Successful Attacks: Introduction
Network attacks are a common threat in the modern world. Businesses, affiliations, community organizations, and even individuals are at risk to these kinds of dangers. While the attacker may have any number of motivations, the attacks are often carried out in similar ways. Successful attackers must be dedicated and committed to the attack they are attempting to carry out. Moreover, they must be diligent in successfully completing each of the five phases of a network attack. These phases are considered common knowledge in the security fields:
Phase 1: Reconnaissance Gathering as much useful information about the target as possible. Phase 2: Scanning Gathering useful information about the target's networks and any possible exploits. Phase 3: Gaining Access Getting into the network to be able to accomplish the attack's goal. Phase 4: Maintaining Access Ensuring access to the network persists long enough to accomplish the attack's goal.
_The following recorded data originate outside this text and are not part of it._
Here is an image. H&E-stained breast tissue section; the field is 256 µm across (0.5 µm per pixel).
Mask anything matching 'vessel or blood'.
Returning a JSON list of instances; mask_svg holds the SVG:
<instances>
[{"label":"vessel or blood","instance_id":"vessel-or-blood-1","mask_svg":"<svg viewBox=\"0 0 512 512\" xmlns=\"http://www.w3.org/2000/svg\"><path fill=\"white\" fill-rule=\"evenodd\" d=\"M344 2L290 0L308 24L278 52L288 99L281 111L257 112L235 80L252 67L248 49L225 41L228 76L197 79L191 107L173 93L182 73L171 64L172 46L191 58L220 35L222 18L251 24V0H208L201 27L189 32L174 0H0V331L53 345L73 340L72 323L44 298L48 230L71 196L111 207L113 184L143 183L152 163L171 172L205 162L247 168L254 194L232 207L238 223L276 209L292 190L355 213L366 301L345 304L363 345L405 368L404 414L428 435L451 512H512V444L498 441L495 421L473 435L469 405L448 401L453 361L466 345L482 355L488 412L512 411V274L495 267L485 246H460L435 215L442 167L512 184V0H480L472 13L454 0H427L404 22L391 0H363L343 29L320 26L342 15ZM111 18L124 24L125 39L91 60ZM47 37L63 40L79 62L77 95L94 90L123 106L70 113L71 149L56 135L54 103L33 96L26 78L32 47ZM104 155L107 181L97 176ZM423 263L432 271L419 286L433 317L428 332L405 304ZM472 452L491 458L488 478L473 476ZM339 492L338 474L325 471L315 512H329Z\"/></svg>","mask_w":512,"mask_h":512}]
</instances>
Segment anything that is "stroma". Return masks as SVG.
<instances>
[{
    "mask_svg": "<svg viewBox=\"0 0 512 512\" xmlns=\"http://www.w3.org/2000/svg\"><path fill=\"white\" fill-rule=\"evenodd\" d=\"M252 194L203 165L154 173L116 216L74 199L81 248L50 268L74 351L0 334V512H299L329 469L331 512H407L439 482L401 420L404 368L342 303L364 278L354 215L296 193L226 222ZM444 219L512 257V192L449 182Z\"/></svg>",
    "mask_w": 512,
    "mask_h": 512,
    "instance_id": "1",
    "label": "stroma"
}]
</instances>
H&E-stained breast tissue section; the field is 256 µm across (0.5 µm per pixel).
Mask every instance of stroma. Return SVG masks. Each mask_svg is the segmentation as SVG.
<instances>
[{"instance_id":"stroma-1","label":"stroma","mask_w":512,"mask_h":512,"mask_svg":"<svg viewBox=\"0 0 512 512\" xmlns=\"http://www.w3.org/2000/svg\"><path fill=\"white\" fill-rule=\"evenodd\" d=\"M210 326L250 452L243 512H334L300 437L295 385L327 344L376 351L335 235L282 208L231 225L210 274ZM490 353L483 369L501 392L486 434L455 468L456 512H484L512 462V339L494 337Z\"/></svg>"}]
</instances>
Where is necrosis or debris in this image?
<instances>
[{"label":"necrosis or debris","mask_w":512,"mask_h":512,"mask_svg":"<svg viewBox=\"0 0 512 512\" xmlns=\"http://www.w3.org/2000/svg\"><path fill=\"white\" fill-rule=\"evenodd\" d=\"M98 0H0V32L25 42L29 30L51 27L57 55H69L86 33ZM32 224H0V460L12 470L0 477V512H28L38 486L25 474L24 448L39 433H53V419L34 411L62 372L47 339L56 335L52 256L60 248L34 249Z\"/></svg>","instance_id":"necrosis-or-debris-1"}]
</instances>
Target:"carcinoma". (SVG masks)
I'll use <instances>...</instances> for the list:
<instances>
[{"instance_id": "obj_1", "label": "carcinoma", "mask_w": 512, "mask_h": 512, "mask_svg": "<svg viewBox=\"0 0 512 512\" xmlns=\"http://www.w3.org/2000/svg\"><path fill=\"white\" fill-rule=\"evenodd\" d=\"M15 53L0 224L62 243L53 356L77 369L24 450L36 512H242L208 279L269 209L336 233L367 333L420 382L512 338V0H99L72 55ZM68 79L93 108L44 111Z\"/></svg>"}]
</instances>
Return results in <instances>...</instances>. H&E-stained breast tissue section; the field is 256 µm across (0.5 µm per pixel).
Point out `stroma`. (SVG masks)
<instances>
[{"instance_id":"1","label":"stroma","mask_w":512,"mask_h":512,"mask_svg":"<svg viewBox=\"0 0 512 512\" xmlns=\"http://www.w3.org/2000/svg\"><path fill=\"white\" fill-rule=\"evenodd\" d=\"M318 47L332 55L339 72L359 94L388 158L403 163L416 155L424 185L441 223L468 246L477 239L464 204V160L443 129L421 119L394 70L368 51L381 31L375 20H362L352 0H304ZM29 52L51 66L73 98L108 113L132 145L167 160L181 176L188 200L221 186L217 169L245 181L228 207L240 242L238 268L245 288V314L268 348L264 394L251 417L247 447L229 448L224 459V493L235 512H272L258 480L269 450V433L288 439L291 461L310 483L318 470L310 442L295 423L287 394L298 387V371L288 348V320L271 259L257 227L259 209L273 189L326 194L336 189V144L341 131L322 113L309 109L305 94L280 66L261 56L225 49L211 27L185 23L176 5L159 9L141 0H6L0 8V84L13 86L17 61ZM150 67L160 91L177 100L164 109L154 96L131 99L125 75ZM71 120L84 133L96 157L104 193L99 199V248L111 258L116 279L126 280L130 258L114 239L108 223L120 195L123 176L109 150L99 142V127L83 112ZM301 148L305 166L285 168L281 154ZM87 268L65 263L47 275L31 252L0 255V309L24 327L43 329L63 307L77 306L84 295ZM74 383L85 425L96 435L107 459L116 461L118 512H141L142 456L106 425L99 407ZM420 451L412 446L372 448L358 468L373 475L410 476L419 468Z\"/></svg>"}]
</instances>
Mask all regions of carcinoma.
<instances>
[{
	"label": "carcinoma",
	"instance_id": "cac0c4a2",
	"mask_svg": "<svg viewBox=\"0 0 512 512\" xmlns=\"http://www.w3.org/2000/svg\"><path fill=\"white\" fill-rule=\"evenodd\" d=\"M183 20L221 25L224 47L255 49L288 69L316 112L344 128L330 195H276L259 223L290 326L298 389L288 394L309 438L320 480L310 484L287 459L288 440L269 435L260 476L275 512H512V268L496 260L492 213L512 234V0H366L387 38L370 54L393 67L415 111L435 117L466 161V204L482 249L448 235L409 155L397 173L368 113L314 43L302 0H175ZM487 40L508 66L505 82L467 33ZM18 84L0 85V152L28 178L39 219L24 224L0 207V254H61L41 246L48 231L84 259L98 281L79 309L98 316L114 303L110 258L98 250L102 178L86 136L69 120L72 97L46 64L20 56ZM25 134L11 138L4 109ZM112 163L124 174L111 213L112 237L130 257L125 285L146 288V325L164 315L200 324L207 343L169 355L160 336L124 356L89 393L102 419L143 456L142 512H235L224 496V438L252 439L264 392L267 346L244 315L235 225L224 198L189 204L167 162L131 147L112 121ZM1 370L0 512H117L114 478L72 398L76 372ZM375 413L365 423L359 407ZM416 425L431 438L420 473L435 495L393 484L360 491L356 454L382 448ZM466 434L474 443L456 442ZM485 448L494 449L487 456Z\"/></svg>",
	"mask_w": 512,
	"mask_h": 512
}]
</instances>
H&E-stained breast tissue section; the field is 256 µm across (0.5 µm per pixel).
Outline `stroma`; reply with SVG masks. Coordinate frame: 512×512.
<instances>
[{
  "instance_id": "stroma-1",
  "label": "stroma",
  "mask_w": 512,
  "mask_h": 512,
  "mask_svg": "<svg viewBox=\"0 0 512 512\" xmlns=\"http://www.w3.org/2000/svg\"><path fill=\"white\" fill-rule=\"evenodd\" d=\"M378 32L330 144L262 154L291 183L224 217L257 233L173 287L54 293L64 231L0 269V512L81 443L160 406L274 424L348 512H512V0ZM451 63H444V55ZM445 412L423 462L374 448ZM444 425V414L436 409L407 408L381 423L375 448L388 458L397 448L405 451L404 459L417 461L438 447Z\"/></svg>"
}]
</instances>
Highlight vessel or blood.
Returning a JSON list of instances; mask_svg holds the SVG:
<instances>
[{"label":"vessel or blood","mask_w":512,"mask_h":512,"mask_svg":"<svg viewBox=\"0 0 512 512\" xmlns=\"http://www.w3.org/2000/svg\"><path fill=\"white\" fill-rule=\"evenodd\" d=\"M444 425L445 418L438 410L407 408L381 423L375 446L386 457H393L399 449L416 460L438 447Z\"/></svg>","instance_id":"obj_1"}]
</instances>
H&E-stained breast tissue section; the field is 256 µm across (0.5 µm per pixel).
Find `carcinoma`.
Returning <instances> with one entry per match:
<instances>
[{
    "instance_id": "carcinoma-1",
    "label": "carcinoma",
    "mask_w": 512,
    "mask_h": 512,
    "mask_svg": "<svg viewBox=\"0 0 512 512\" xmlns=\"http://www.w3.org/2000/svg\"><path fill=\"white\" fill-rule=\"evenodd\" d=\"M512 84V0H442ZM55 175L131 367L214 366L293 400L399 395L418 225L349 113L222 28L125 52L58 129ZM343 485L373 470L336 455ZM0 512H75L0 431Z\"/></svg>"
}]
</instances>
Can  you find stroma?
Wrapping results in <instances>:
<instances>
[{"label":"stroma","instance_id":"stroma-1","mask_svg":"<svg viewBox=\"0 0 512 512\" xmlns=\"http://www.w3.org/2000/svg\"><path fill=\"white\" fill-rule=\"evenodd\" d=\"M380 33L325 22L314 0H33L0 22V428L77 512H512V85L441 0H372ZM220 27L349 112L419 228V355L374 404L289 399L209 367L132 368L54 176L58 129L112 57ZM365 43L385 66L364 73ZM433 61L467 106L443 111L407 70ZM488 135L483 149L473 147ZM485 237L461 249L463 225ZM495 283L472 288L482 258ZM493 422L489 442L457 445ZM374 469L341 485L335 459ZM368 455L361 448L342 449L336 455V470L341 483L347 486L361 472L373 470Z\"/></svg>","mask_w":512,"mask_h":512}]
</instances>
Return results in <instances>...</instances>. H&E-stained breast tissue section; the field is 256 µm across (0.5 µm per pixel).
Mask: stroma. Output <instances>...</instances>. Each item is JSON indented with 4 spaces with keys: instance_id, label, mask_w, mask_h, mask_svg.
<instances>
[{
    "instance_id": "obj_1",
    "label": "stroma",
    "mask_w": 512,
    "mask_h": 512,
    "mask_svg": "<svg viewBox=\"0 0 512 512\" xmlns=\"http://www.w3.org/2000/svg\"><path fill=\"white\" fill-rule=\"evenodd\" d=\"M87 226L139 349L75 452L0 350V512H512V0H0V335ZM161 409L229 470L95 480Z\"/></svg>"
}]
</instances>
Phase 5: Covering Tracks Obfuscating the attacker's presence on the network such that they cannot be traced. Each of these phases is critical to the success of an attack. They form a kind of pyramid where each step builds upon the success of the previous one.
Reconnaissance Scanning Gaining Access Maintaining Access Covering Tracks
With poor reconnaissance a network scan is unlikely to have the proper information necessary to ensure that accurate loopholes and useful exploits can be found. With a bad network scan, it is unlikely that access will ever be gained. With no gained access there is no access to maintain, and if there is never any access there are no tracks to be covered. Additionally, each phase has various processes and skills necessary to achieving the end result. A successful attacker will have to understand all of these processes and skills; conversely, a successful defender will have to understand them just as well. Understanding the methodology of an attack will allow a defender to stay one step ahead of an attacker, but just like an attack will fail with a single misstep so will a defense. Security professionals must be vigilant to watch for signs of oncoming attacks, learn to recognize each phase, mount a defense against each phase, and contingently prepare for failing to prevent each phase. For each phase there will be an overview of what occurs during the phase, are view on how to recognize the phase, defend against it, and prepare for failing to defend. Further, scenarios will be given that will allow a defender to know exactly what to expect is going on with the attacker's end. Once a security professional understands how to recognize each phase they will be able to apply that information in aggregate to recognize when an attack is likely to be coming; however truly predicting that is a combination of luck and experience.